Мания. Книга вторая. Мафия - страница 57
И Борис Николаевич неожиданно понял, что нужна не только во всем упорядочность, но и что-то другое. Потому он и призывал: «Давайте смелее самодействовать!»
И именно это все он вложил в следующую фразу письма: «Прошли первые вехи. Сделано, конечно, очень мало. Но, думаю, главное (не перечисляя другое) – изменился дух, настроение большинства москвичей».
Хотелось немедленно чем-то подкрепить неожиданно прихлынувшую инициативность, словно неожиданно откупил себе кусок земли и возвел райский сад. Именно такими виделись ему площади и закутки столицы, в которых кипели крестьянские ярмарки. И люди в открытую говорили: «Пусть и строг, но и о простом человеке печется».
Все это – было. Но оно должно, конечно же, быть произнесено кем-то другим. И не так во всеуслышанье, а как бы мимолетно-мимоходно.
А самому надо быть не только скромнее, но и собраннее, а для этого необходимо то, что спасало столько раз, как размахивание над бочкой с медом, всклень наполненной ложкой с дегтем.
И закончил так: «Конечно, это влияние и в целом обстановки в стране. Но, как ни странно, неудовлетворенности у меня лично все больше и больше».
Теперь настало самое время шустро, но без суеты, как бы максимально справедливо высказать те самые упреки, которые, в общем-то, всем известны и не стоило бы их перечислять, но они еще ни разу не знаменовали собой прорыв во что-то иллюзорное, как бы знаменующее, что над народом сидят такие же справедливые, как сама жизнь, люди.

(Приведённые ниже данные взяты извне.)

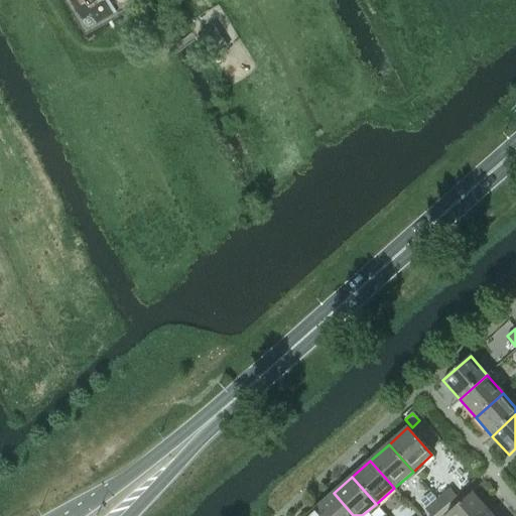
[(448,489),(436,499),(444,508),(457,497),(448,489)]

Потому дальше на лист стали ложиться не фразы, а как бы головы предполагаемых обитателей лобного места: «Стал замечать в действиях, словах некоторых руководителей высокого уровня то, что не замечал раньше. От человеческого отношения, поддержки, особенно некоторых из числа состава Политбюро и секретарей ЦК, наметился переход к равнодушию к московским делам и холодному – ко мне».
Подтекст был таков: «Я не ждал беспроблемной жизни. Но после того, когда выполнил прихотливое желание всех – ради стабилизации ситуации уйти с общемасштабного уровня на более низкий, надо, чтобы часы безвременья, как в войну, считали бы год за три».
Но пора было садиться на своего конька. И он это сделал с всегдашней легкостью и даже артистизмом: «В общем, я всегда старался высказывать свою точку зрения, если даже она не совпадала с мнением других. В результате возникло все больше нежелательных ситуаций. А если сказать точнее – я оказался неподготовленным со своим стилем, прямотой, своей биографией работать в составе Политбюро».
Конечно, по-большому говоря, это перебор. Потому как требуется немедленно досказывать это не так вероломно, как заявлено. Потому как прихотливое желание – еще не повод подставлять голову под гильотину.
Но единожды замахнувшийся должен или бить, или битым быть.
Потому нужна промежуточная, можно сказать, связующая фраза.
И она пришла.
«Не могу не сказать и о некоторых достаточно принципиальных вопросах. О части из них, в том числе о кадрах, я говорил или писал Вам. В дополнение.
О стиле работы Е. К. Лигачева. Мое мнение (да и других): он (стиль), особенно сейчас, негоден (не хочу умалять его положительные качества). А стиль его работы переходит на стиль работы Секретариата ЦК. Не разобравшись, копируют его и некоторые секретари периферийных комитетов. Но главное – проигрывает партия в целом. «Расшифровать» все это – для партии будет нанесен вред (если высказать публично). Изменить что-то можете только Вы лично для интересов партии».